TASK INSTRUCTIONS. The pictures in the data below are to be omitted; all else must be duplicated exactly.

MATERIAL FOR THIS TASK.

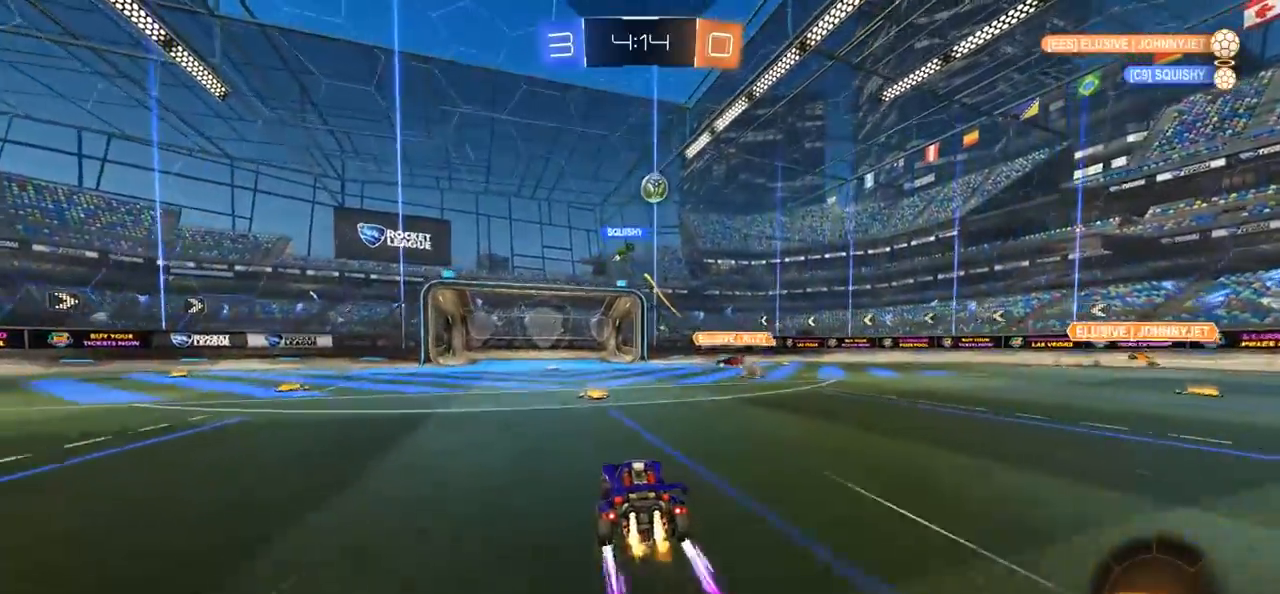
{"buttons": ["TRIANGLE", "R2"], "left_stick": "center", "right_stick": "center", "events": [[83, "TRIANGLE", "up"], [183, "CIRCLE", "up"], [183, "left_stick", "left"], [317, "left_stick", "center"], [483, "TRIANGLE", "down"]]}
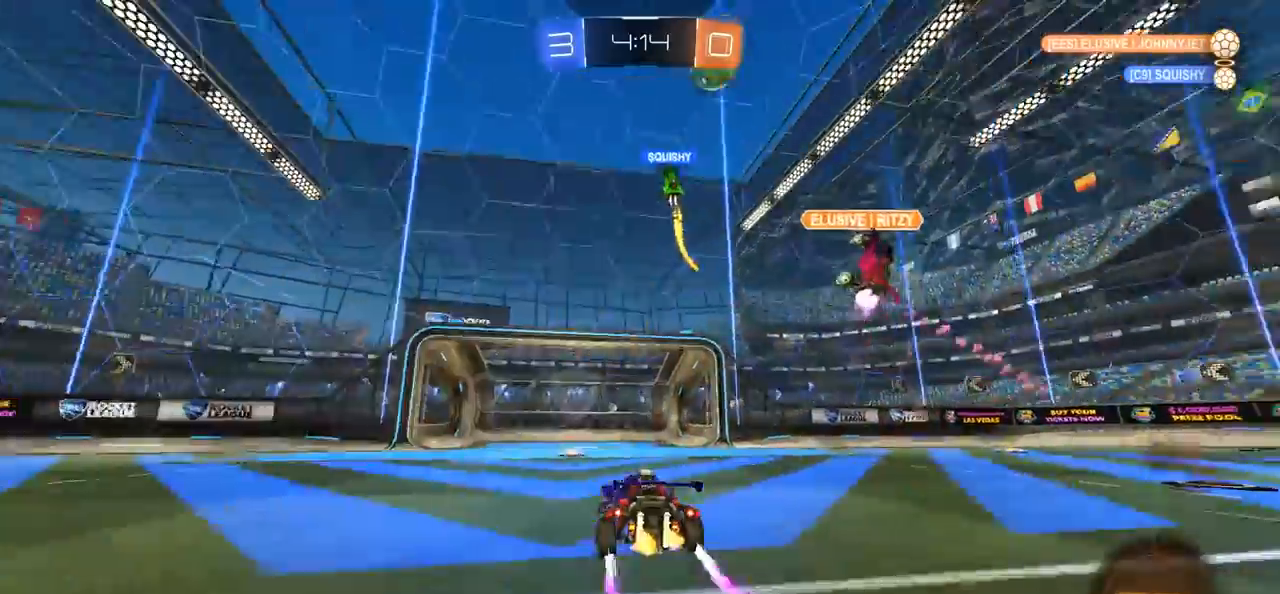
{"buttons": [], "left_stick": "center", "right_stick": "center", "events": [[83, "TRIANGLE", "up"], [283, "R2", "up"]]}
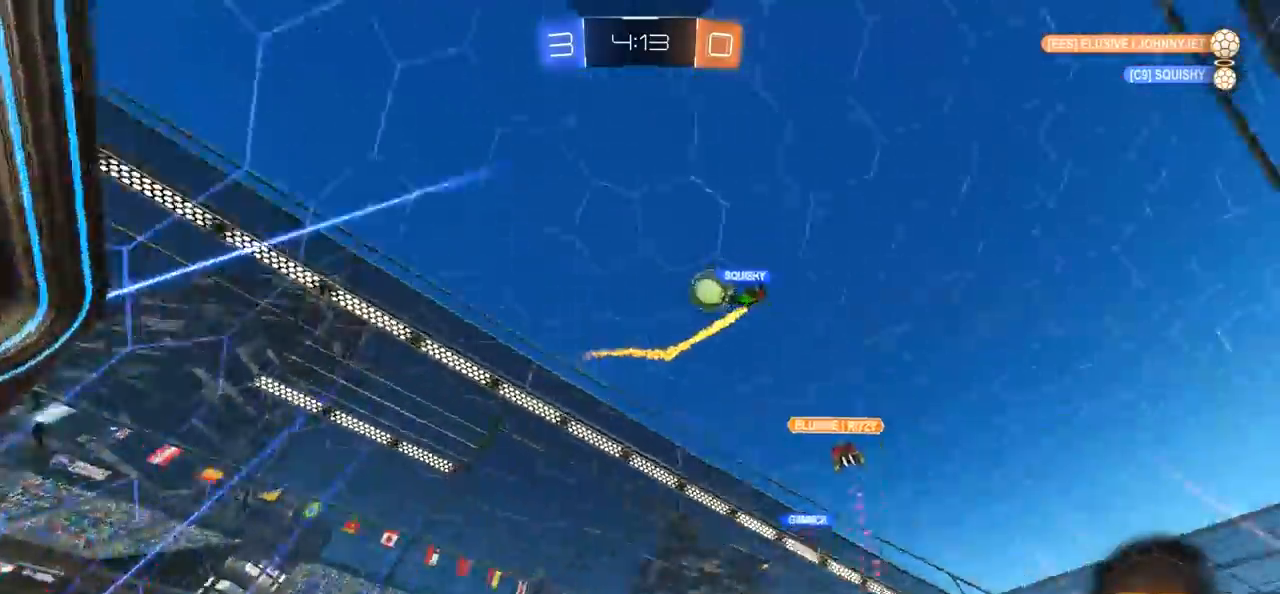
{"buttons": ["R2"], "left_stick": "right", "right_stick": "center", "events": [[183, "left_stick", "right"], [283, "L1", "down"], [450, "R2", "down"], [483, "L1", "up"]]}
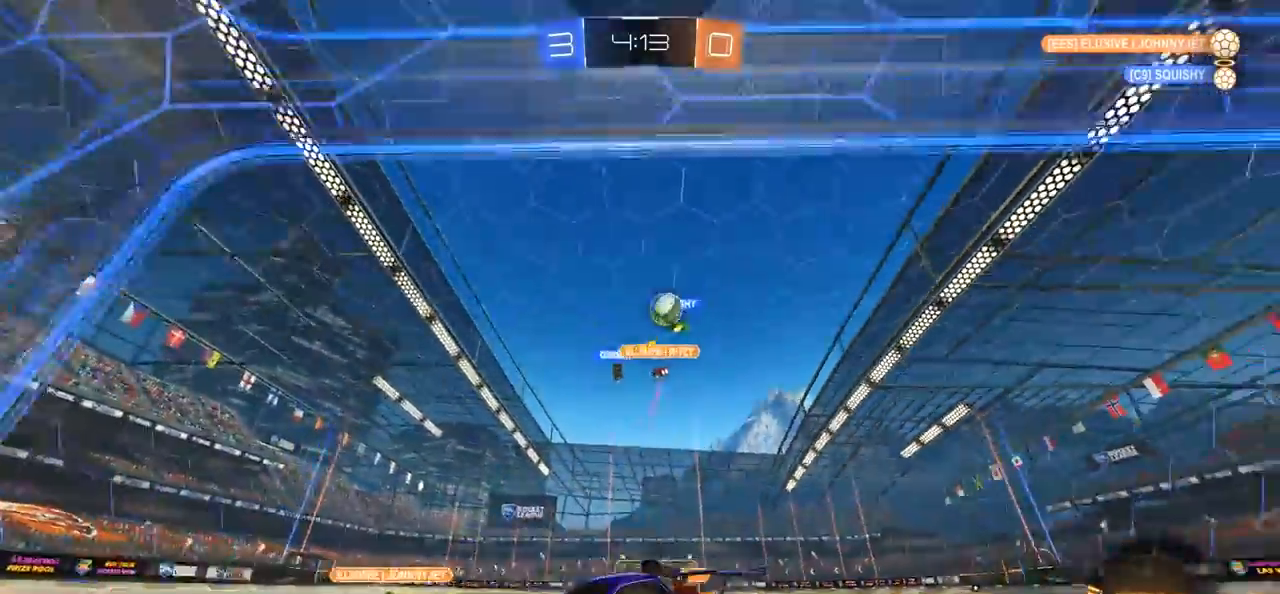
{"buttons": ["L1"], "left_stick": "right", "right_stick": "center", "events": [[250, "R2", "up"], [417, "L1", "down"]]}
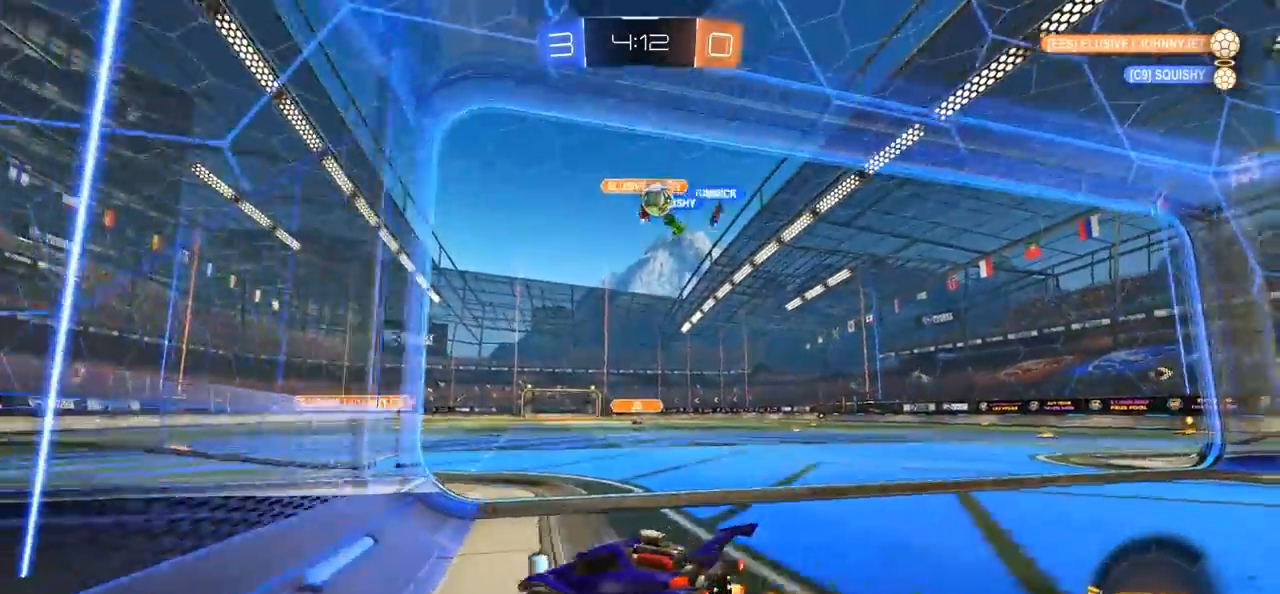
{"buttons": [], "left_stick": "right", "right_stick": "center", "events": [[50, "L1", "up"], [250, "R2", "down"], [450, "R2", "up"]]}
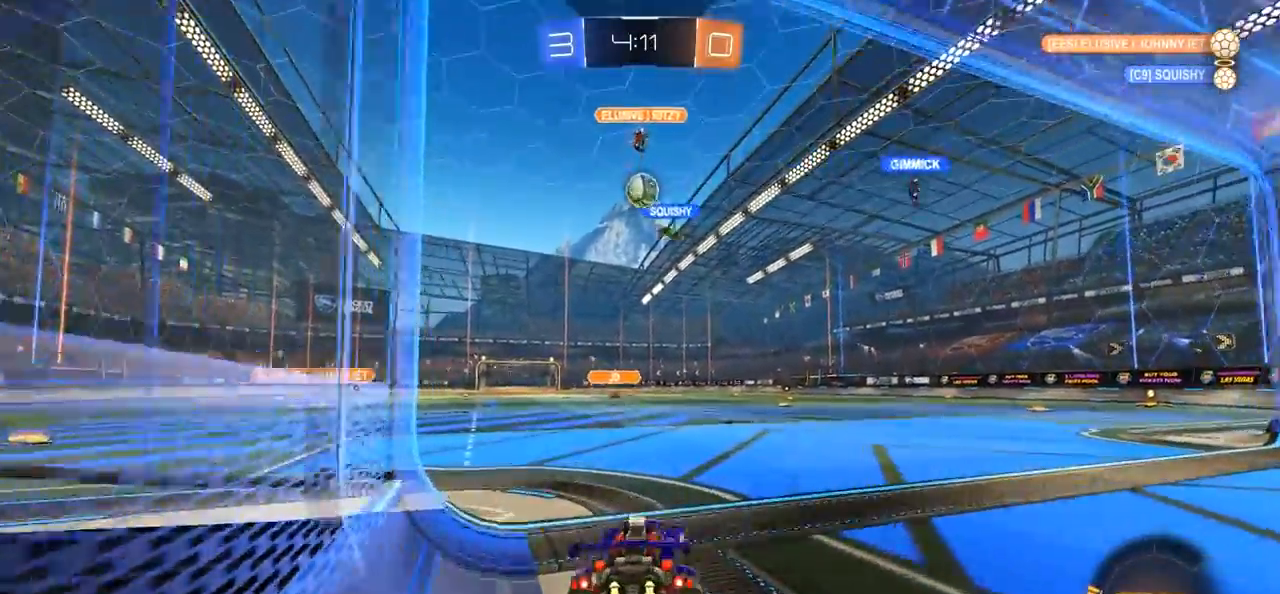
{"buttons": ["R2"], "left_stick": "right", "right_stick": "center", "events": [[283, "R2", "down"]]}
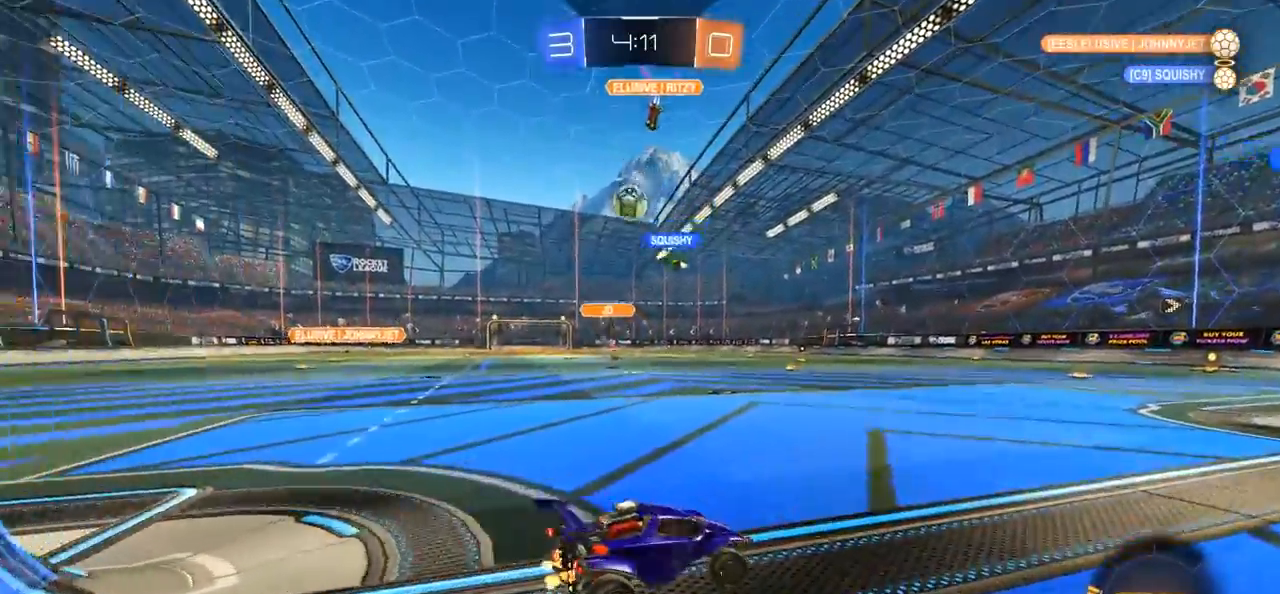
{"buttons": [], "left_stick": "center", "right_stick": "center", "events": [[17, "left_stick", "center"], [183, "R2", "up"]]}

EXERCISE OUTPUT.
{"buttons": ["TRIANGLE", "R2"], "left_stick": "center", "right_stick": "center", "events": [[83, "TRIANGLE", "up"], [183, "CIRCLE", "up"], [183, "left_stick", "left"], [317, "left_stick", "center"], [483, "TRIANGLE", "down"]]}
{"buttons": [], "left_stick": "center", "right_stick": "center", "events": [[83, "TRIANGLE", "up"], [283, "R2", "up"]]}
{"buttons": ["R2"], "left_stick": "right", "right_stick": "center", "events": [[183, "left_stick", "right"], [283, "L1", "down"], [450, "R2", "down"], [483, "L1", "up"]]}
{"buttons": ["L1"], "left_stick": "right", "right_stick": "center", "events": [[250, "R2", "up"], [417, "L1", "down"]]}
{"buttons": [], "left_stick": "right", "right_stick": "center", "events": [[50, "L1", "up"], [250, "R2", "down"], [450, "R2", "up"]]}
{"buttons": ["R2"], "left_stick": "right", "right_stick": "center", "events": [[283, "R2", "down"]]}
{"buttons": [], "left_stick": "center", "right_stick": "center", "events": [[17, "left_stick", "center"], [183, "R2", "up"]]}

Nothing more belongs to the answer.